_GOAL OF THE EXERCISE_
The records are to be copied in their entirety, exactly as given.

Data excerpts
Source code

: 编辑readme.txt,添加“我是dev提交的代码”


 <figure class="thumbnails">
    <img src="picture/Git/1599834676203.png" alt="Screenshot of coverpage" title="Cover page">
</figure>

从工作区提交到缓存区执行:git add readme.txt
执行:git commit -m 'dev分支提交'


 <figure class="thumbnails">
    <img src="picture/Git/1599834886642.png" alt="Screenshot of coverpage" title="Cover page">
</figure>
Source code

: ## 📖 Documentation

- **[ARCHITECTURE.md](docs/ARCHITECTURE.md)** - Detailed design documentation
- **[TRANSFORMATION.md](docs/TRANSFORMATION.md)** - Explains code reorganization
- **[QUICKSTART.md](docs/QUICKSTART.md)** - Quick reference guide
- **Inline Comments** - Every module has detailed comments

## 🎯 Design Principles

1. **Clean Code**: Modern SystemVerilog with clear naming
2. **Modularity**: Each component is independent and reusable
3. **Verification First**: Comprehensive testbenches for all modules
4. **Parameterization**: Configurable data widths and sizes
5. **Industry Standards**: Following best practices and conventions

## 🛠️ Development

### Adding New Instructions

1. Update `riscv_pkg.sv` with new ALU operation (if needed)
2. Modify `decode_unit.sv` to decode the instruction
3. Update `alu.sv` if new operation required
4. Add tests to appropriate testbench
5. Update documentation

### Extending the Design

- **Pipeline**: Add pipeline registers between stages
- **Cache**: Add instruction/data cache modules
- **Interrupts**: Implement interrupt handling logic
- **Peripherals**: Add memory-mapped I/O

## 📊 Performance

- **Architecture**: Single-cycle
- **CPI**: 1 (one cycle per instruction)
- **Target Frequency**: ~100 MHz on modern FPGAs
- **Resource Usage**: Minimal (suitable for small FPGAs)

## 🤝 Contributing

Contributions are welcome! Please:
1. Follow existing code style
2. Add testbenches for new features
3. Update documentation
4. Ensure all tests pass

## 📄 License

_REPLY_
Source code

: 编辑readme.txt,添加“我是dev提交的代码”


 <figure class="thumbnails">
    <img src="picture/Git/1599834676203.png" alt="Screenshot of coverpage" title="Cover page">
</figure>

从工作区提交到缓存区执行:git add readme.txt
执行:git commit -m 'dev分支提交'


 <figure class="thumbnails">
    <img src="picture/Git/1599834886642.png" alt="Screenshot of coverpage" title="Cover page">
</figure>
Source code

: ## 📖 Documentation

- **[ARCHITECTURE.md](docs/ARCHITECTURE.md)** - Detailed design documentation
- **[TRANSFORMATION.md](docs/TRANSFORMATION.md)** - Explains code reorganization
- **[QUICKSTART.md](docs/QUICKSTART.md)** - Quick reference guide
- **Inline Comments** - Every module has detailed comments

## 🎯 Design Principles

1. **Clean Code**: Modern SystemVerilog with clear naming
2. **Modularity**: Each component is independent and reusable
3. **Verification First**: Comprehensive testbenches for all modules
4. **Parameterization**: Configurable data widths and sizes
5. **Industry Standards**: Following best practices and conventions

## 🛠️ Development

### Adding New Instructions

1. Update `riscv_pkg.sv` with new ALU operation (if needed)
2. Modify `decode_unit.sv` to decode the instruction
3. Update `alu.sv` if new operation required
4. Add tests to appropriate testbench
5. Update documentation

### Extending the Design

- **Pipeline**: Add pipeline registers between stages
- **Cache**: Add instruction/data cache modules
- **Interrupts**: Implement interrupt handling logic
- **Peripherals**: Add memory-mapped I/O

## 📊 Performance

- **Architecture**: Single-cycle
- **CPI**: 1 (one cycle per instruction)
- **Target Frequency**: ~100 MHz on modern FPGAs
- **Resource Usage**: Minimal (suitable for small FPGAs)

## 🤝 Contributing

Contributions are welcome! Please:
1. Follow existing code style
2. Add testbenches for new features
3. Update documentation
4. Ensure all tests pass

## 📄 License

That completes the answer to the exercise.